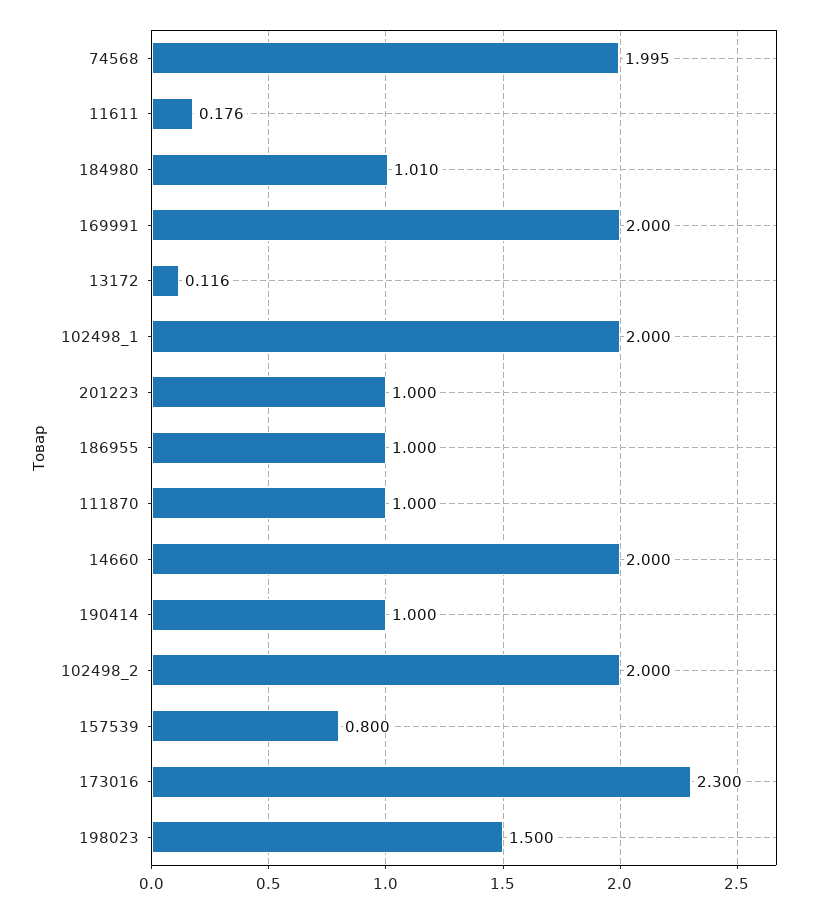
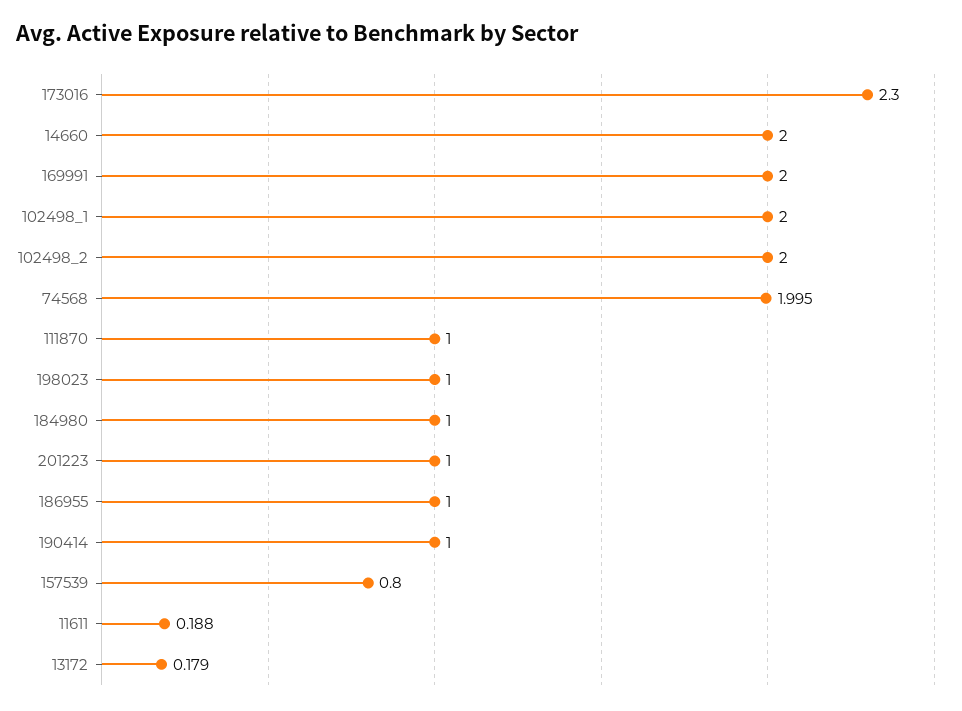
  {
    "74568": 1.995,
-   "11611": 0.176,
+   "11611": 0.188,
-   "184980": 1.01,
+   "184980": 1,
    "169991": 2,
-   "13172": 0.116,
+   "13172": 0.179,
    "102498_1": 2,
    "201223": 1,
    "186955": 1,
    "111870": 1,
    "14660": 2,
    "190414": 1,
    "102498_2": 2,
    "157539": 0.8,
    "173016": 2.3,
-   "198023": 1.5
+   "198023": 1
  }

--

▶ _TASK GOAL_
Produce an exact copy of each line of data, skipping embedded images.

▶ _ANSWER FOR THIS EXERCISE_
  {
    "74568": 1.995,
-   "11611": 0.176,
+   "11611": 0.188,
-   "184980": 1.01,
+   "184980": 1,
    "169991": 2,
-   "13172": 0.116,
+   "13172": 0.179,
    "102498_1": 2,
    "201223": 1,
    "186955": 1,
    "111870": 1,
    "14660": 2,
    "190414": 1,
    "102498_2": 2,
    "157539": 0.8,
    "173016": 2.3,
-   "198023": 1.5
+   "198023": 1
  }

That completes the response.